"Some nonsense, wasn't it? But I should be bored by the domestic dove. I want the hawk, Kitty, with its quick wings and its daring bright eyes."
She broke from him with a cry.
"You must listen. I have—a wicked, odious, ungovernable temper—I should make you miserable."
"Not at all," said Ashe. "I should take it very calmly. I am made that way."
"And then—I don't know how to put it—but I have fancies—overpowering fancies—and I must follow them. I have one now for Geoffrey Cliffe!"
Ashe laughed.
"Oh, that won't last."
"Then some other will come after it. And I can't help it. It is my head"—she tapped her forehead lightly—"that seems on fire."
Ashe at last slipped his arm round her.
"But it is your heart—you will give me."
She pushed him away from her and held him at arm's length.
"You are very rich, aren't you?" she said, in a muffled voice.
"I am well off. I can give you all the pretty things you want."
"And some day you will be Lord Tranmore?"
"Yes, when my poor father dies," he said, sighing. He felt her fingers caress his hand again. It was a spirit touch, light and tender.
"And every one says you are so clever—you have such prospects. Perhaps you will be Prime Minister."
"Well, there's no saying," he threw out, laughing,—"if you'll come and help."
He heard a sob.
"Help! I should be the ruin of you. I should spoil everything. You don't know the mischief I can do. And I can't help it; it's in my blood."
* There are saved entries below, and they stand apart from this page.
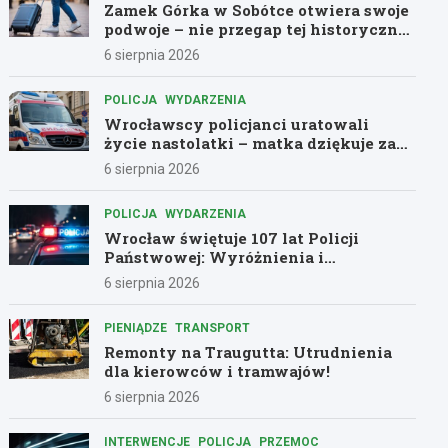
Zamek Górka w Sobótce otwiera swoje
podwoje – nie przegap tej historycznej
przygody!
6 sierpnia 2026
POLICJA
WYDARZENIA
Wrocławscy policjanci uratowali
życie nastolatki – matka dziękuje za
pomoc
6 sierpnia 2026
POLICJA
WYDARZENIA
Wrocław świętuje 107 lat Policji
Państwowej: Wyróżnienia i
podziękowania dla bohaterów służby
6 sierpnia 2026
PIENIĄDZE
TRANSPORT
Remonty na Traugutta: Utrudnienia
dla kierowców i tramwajów!
6 sierpnia 2026
INTERWENCJE
POLICJA
PRZEMOC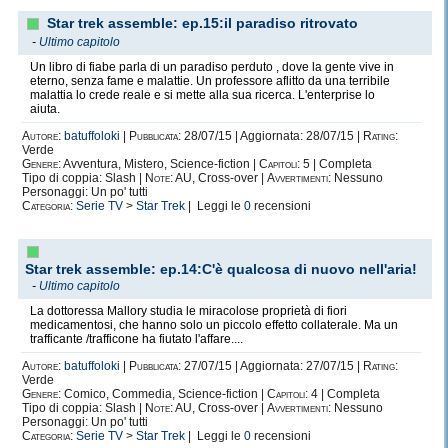
Star trek assemble: ep.15:il paradiso ritrovato
-
Ultimo capitolo
Un libro di fiabe parla di un paradiso perduto , dove la gente vive in
eterno, senza fame e malattie. Un professore aflitto da una terribile
malattia lo crede reale e si mette alla sua ricerca. L'enterprise lo
aiuta.
Autore:
batuffoloki
|
Pubblicata:
28/07/15 | Aggiornata: 28/07/15 |
Rating:
Verde
Genere:
Avventura, Mistero, Science-fiction |
Capitoli:
5 | Completa
Tipo di coppia: Slash |
Note:
AU, Cross-over |
Avvertimenti:
Nessuno
Personaggi: Un po' tutti
Categoria:
Serie TV
>
Star Trek
| Leggi le
0
recensioni
Star trek assemble: ep.14:C'è qualcosa di nuovo nell'aria!
-
Ultimo capitolo
La dottoressa Mallory studia le miracolose proprietà di fiori
medicamentosi, che hanno solo un piccolo effetto collaterale. Ma un
trafficante /trafficone ha fiutato l'affare....
Autore:
batuffoloki
|
Pubblicata:
27/07/15 | Aggiornata: 27/07/15 |
Rating:
Verde
Genere:
Comico, Commedia, Science-fiction |
Capitoli:
4 | Completa
Tipo di coppia: Slash |
Note:
AU, Cross-over |
Avvertimenti:
Nessuno
Personaggi: Un po' tutti
Categoria:
Serie TV
>
Star Trek
| Leggi le
0
recensioni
"You would like the game of politics too much to spoil it, Kitty." His voice broke and lingered on the name. "You would want to be a great lady and lead the party."
"Should I? Could you ever teach me how to behave?"
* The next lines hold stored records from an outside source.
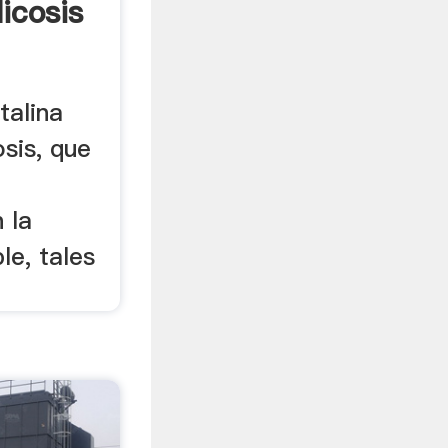
licosis
talina
osis, que
n la
le, tales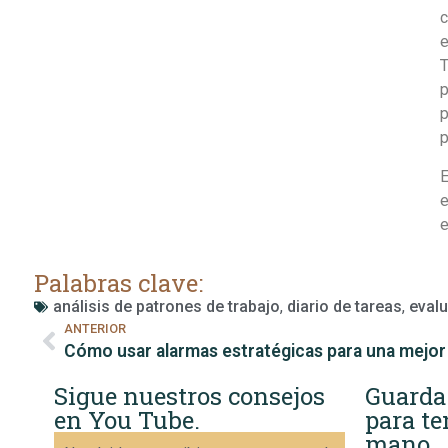
c
e
T
p
p
p
E
e
e
Palabras clave:
análisis de patrones de trabajo
,
diario de tareas
,
evalu
ANTERIOR
Sigue nuestros consejos
Guarda
en You Tube.
para te
mano.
"You would learn by nature. Do you know, Kitty, how clever you are?"
"Yes," she sighed. "I am clever. But there is always something that hinders—that brings failure."
"How old are you ?" he said, laughing. "Eighteen—or eighty?"
Suddenly he put out his arms, enfolding her. And she, still sobbing, raised her hands, clasped them round his neck, and clung to him like a child.
"Oh! I knew—I knew—when I first saw your face. I had been so miserable all day—and then you looked at me—and I wanted to tell you all. Oh, I adore you—I adore you!"
Their faces met. Ashe tasted a moment of rapture; and knew himself free at last of the great company of poets and of lovers.
They slipped back to the house, and Ashe saw her disappear by a door on the farther side of the orangery,—noiselessly, without a sound. Except that just at the last she drew him to her and breathed a scared whisper in his ear—
"Oh! what—what will Lady Tranmore say?"
Then she fled. But she left her question behind her, and when the dawn came, Ashe found that he had spent half the night in trying anew to frame some sort of an answer to it.